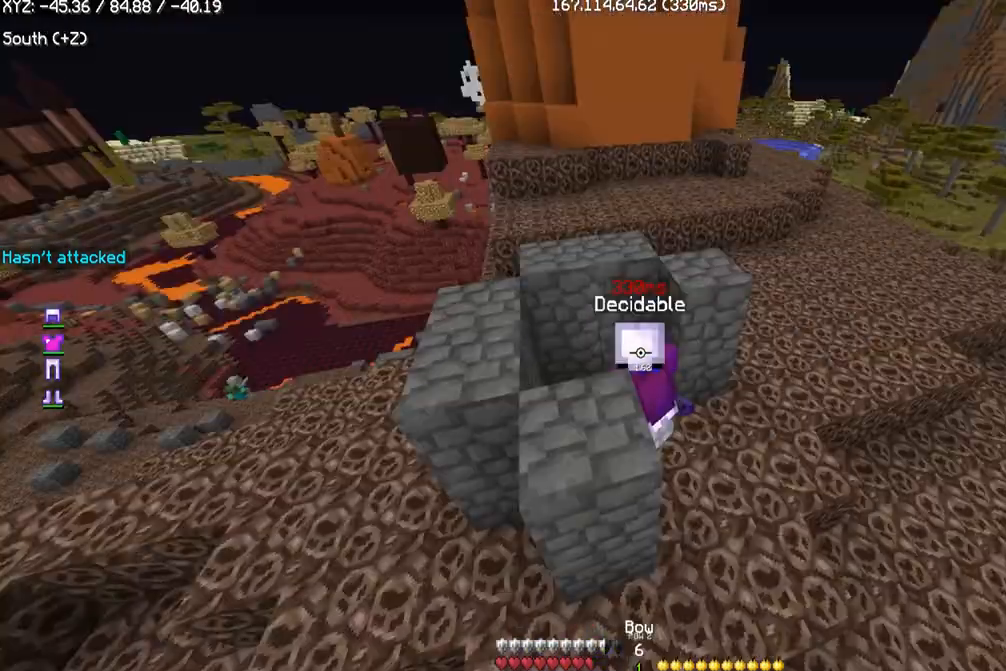
{"keys": [], "mouse": [], "events": []}
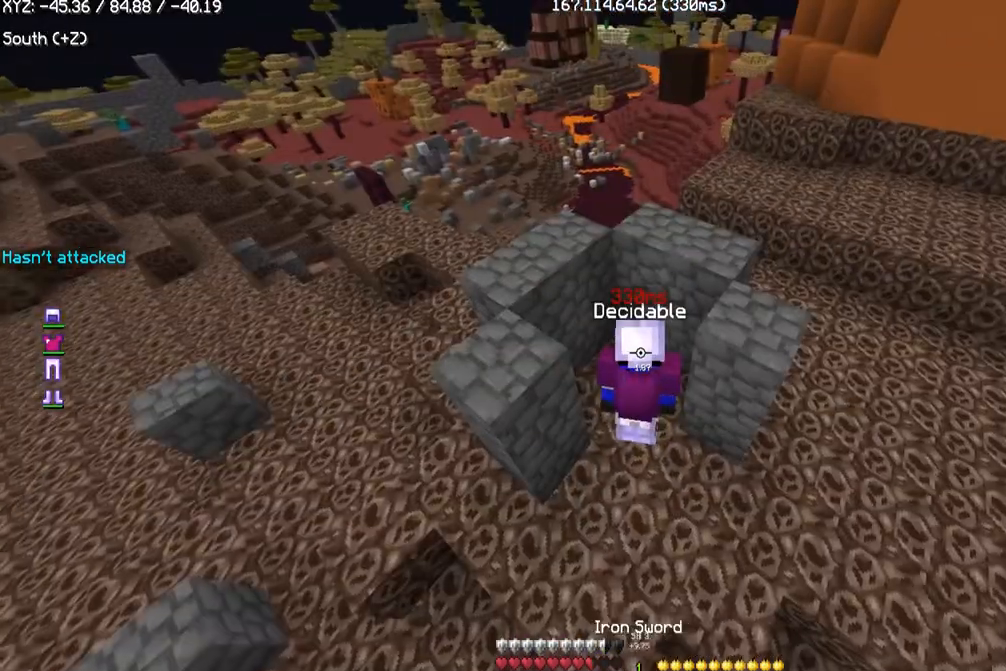
{"keys": [], "mouse": [], "events": []}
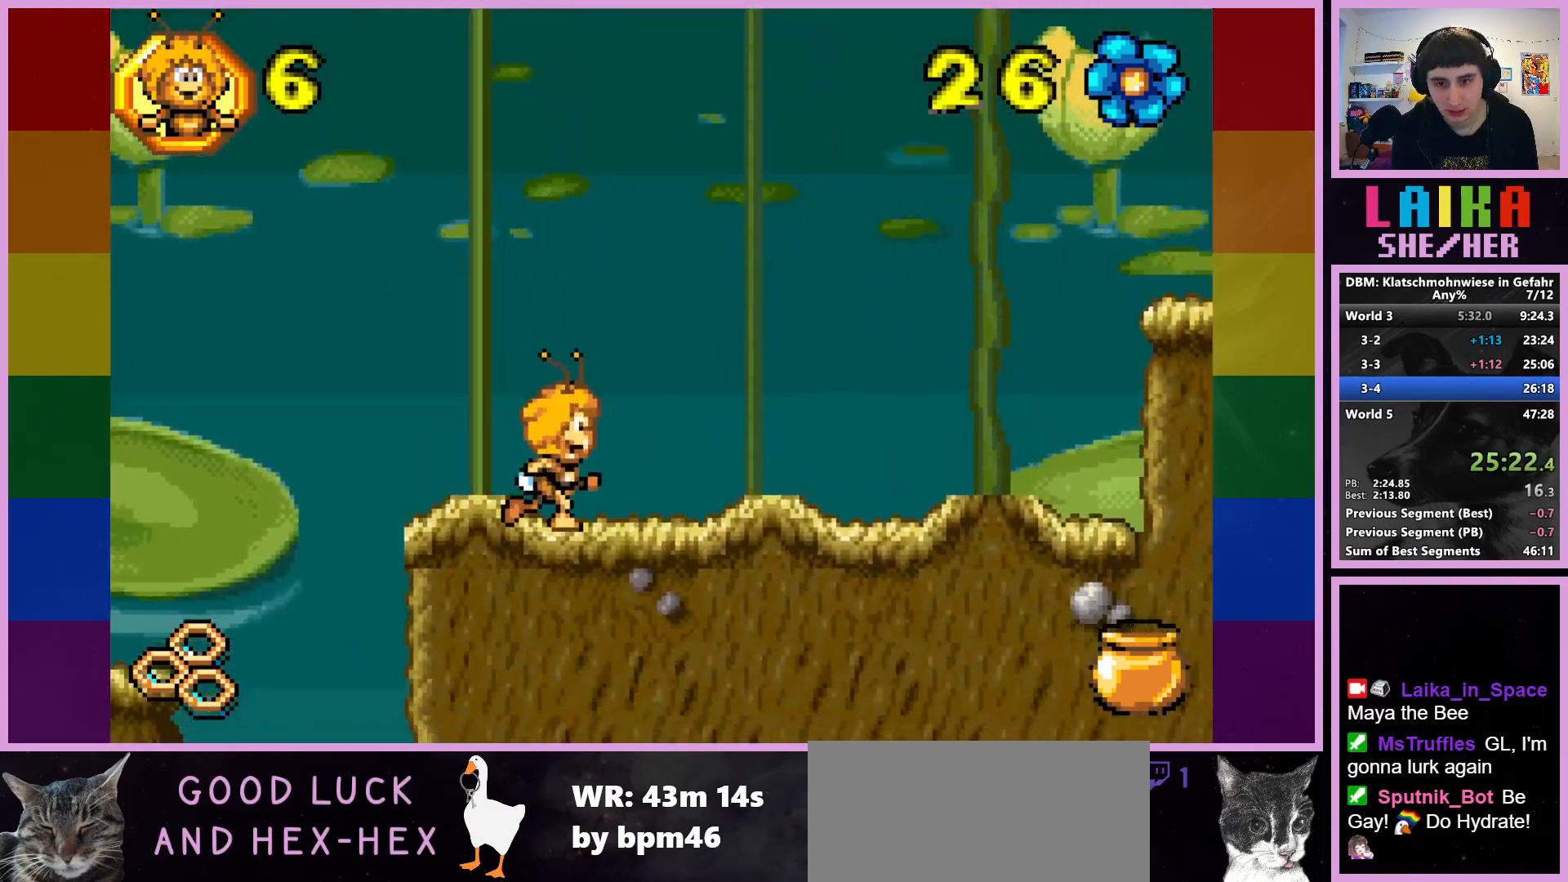
Gameplay with a controller (PlayStation layout); each line is a JSON object with the inputs held at the frame after it. "events" lists button and stick changes between this image and that frame as [ms after this image, input, new state], when the widget could be followed in between. Not read: right_stick.
{"buttons": [], "left_stick": "right", "events": []}
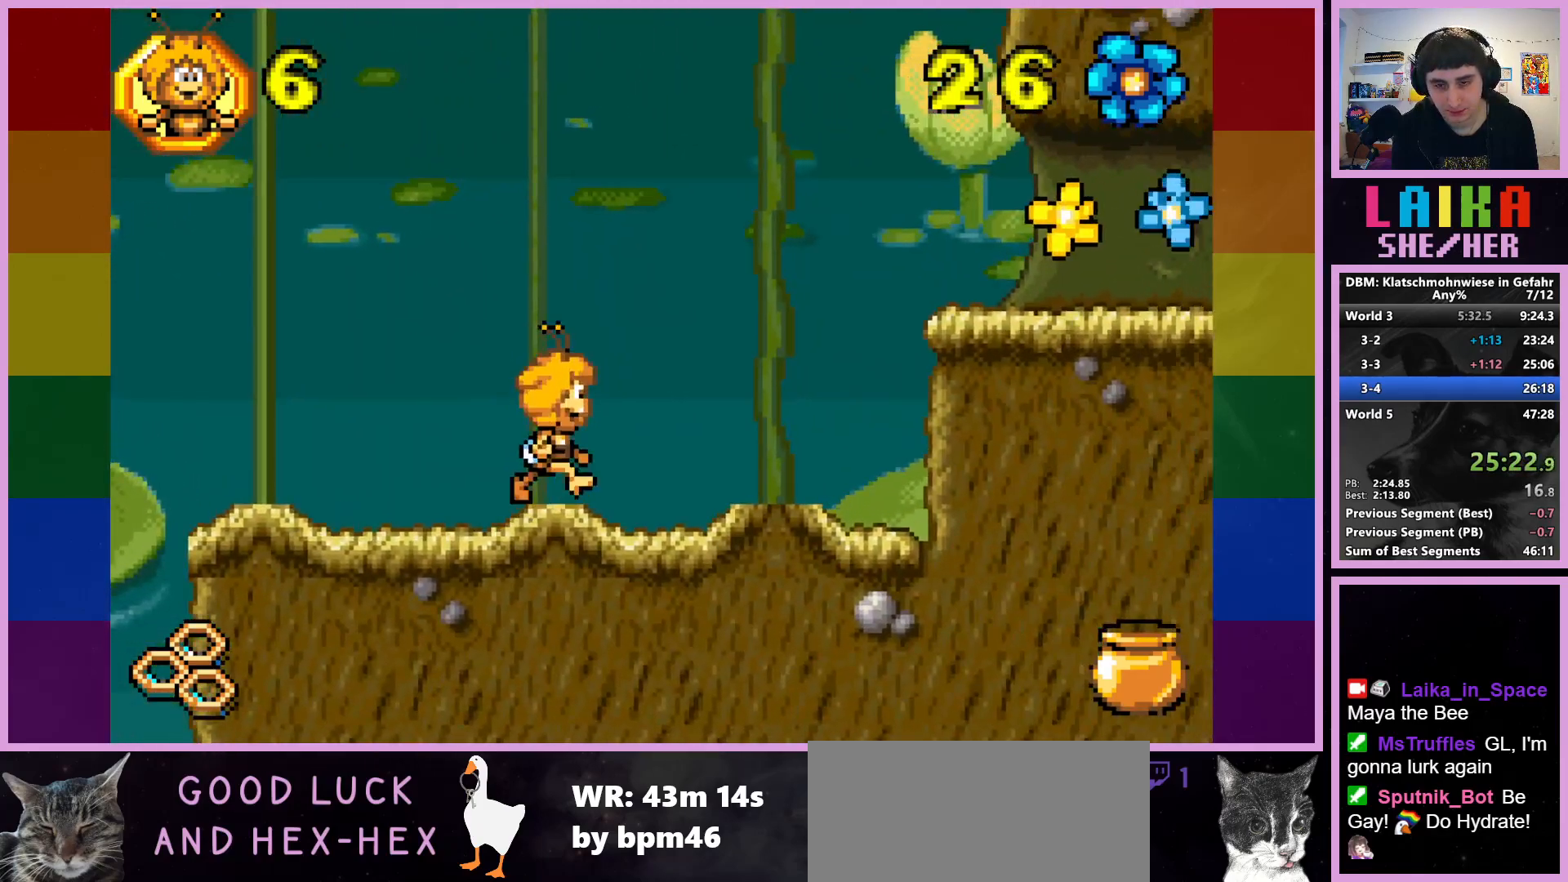
{"buttons": ["CROSS"], "left_stick": "right", "events": [[433, "CROSS", "down"]]}
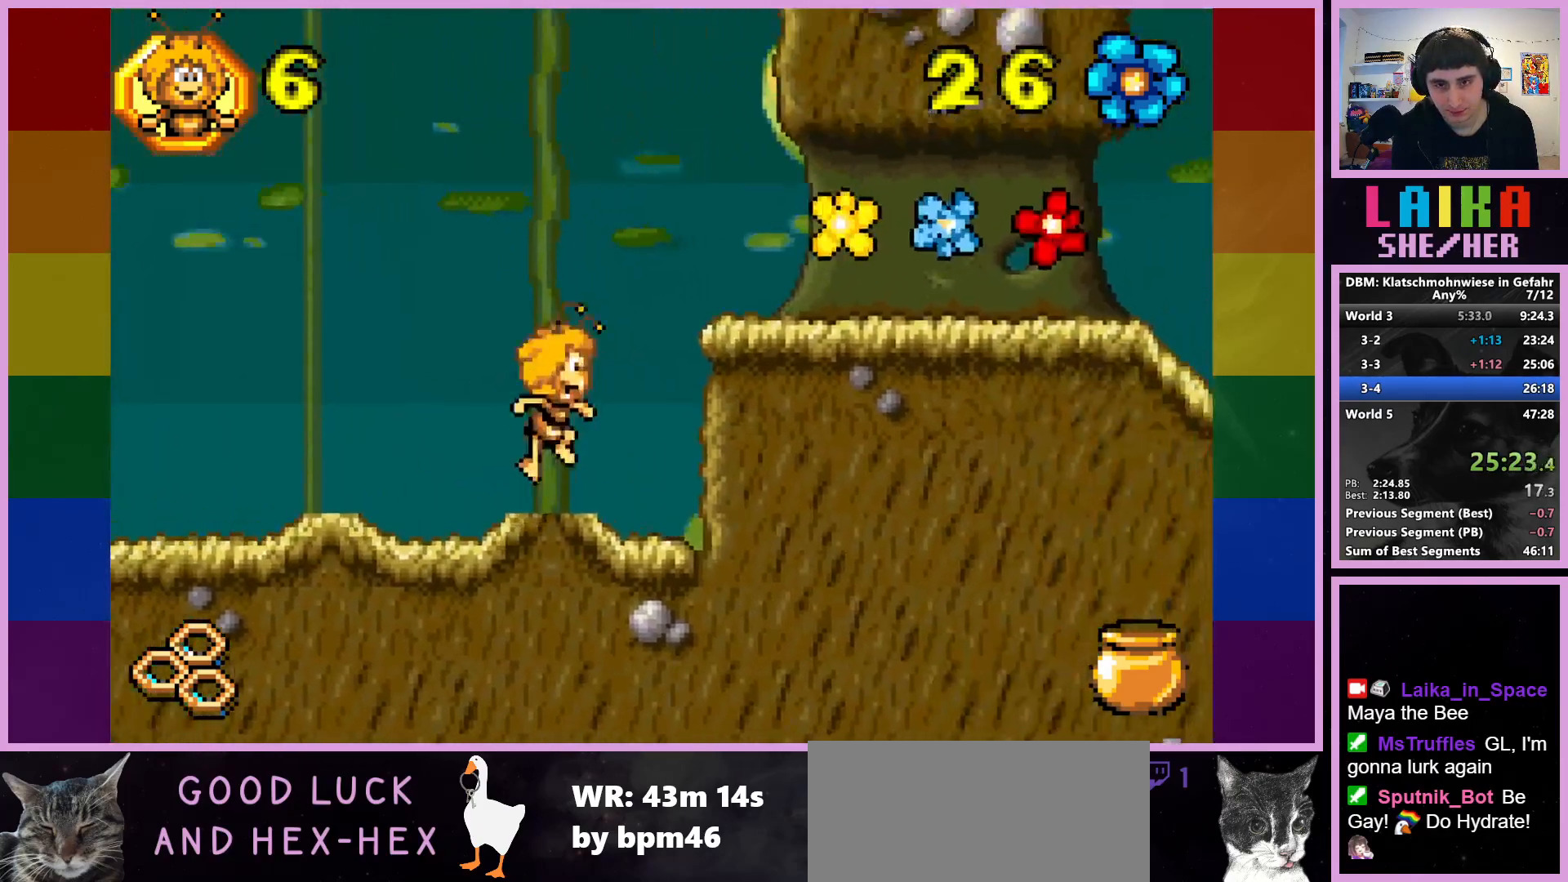
{"buttons": [], "left_stick": "right", "events": [[150, "CROSS", "up"]]}
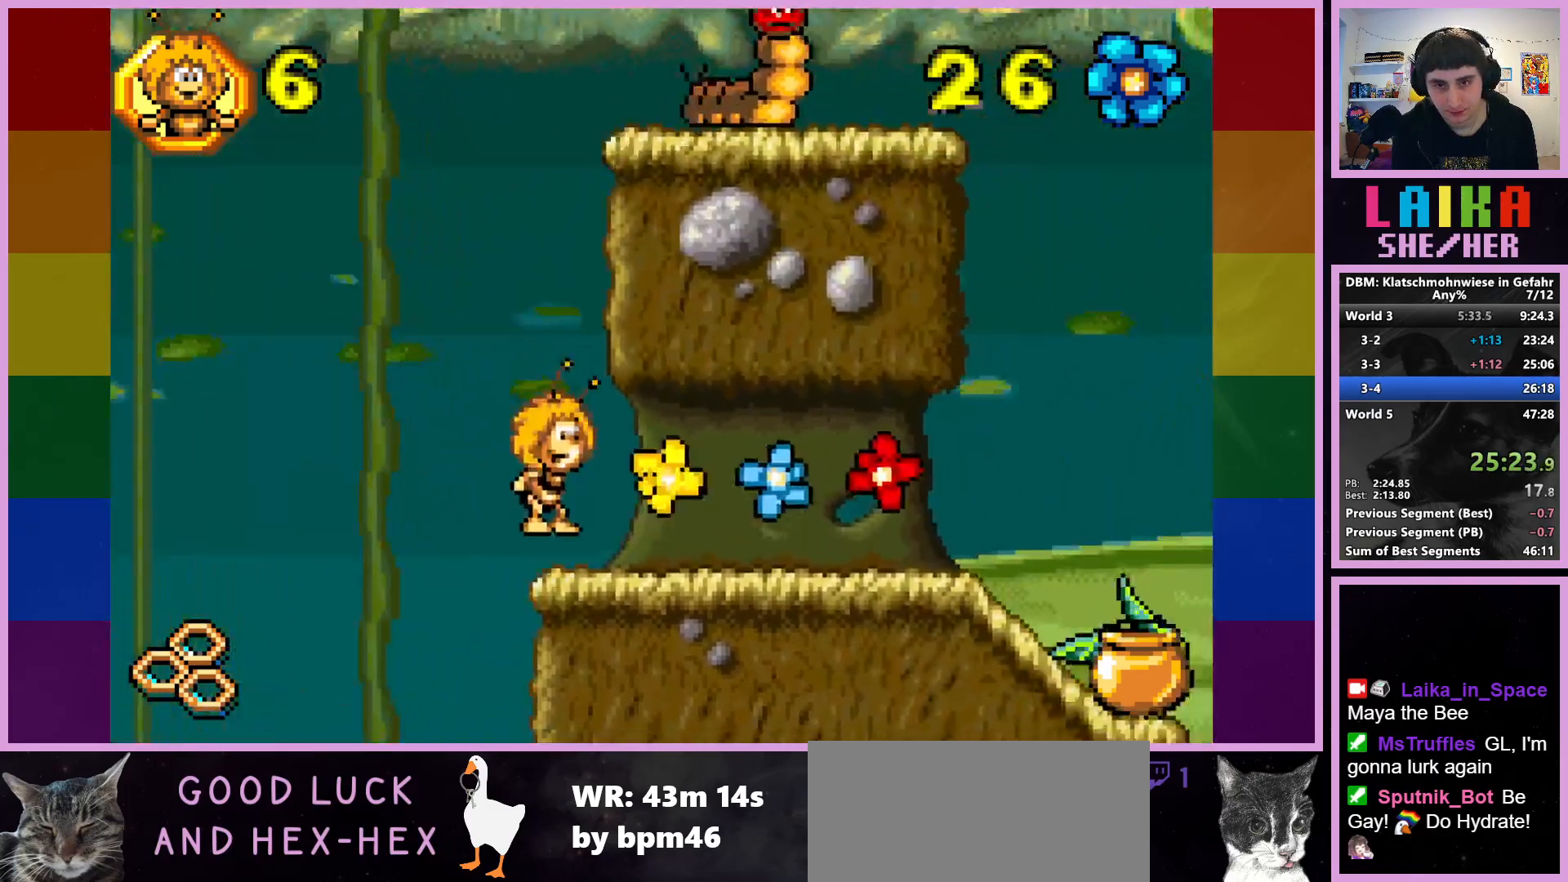
{"buttons": [], "left_stick": "right", "events": []}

_ _ _

## WHAT IS BEING ASKED:
Go over the listing above and return each line with "buttons".

## RESPONSE TO THE TASK:
{"buttons": [], "left_stick": "right", "events": []}
{"buttons": ["CROSS"], "left_stick": "right", "events": [[433, "CROSS", "down"]]}
{"buttons": [], "left_stick": "right", "events": [[150, "CROSS", "up"]]}
{"buttons": [], "left_stick": "right", "events": []}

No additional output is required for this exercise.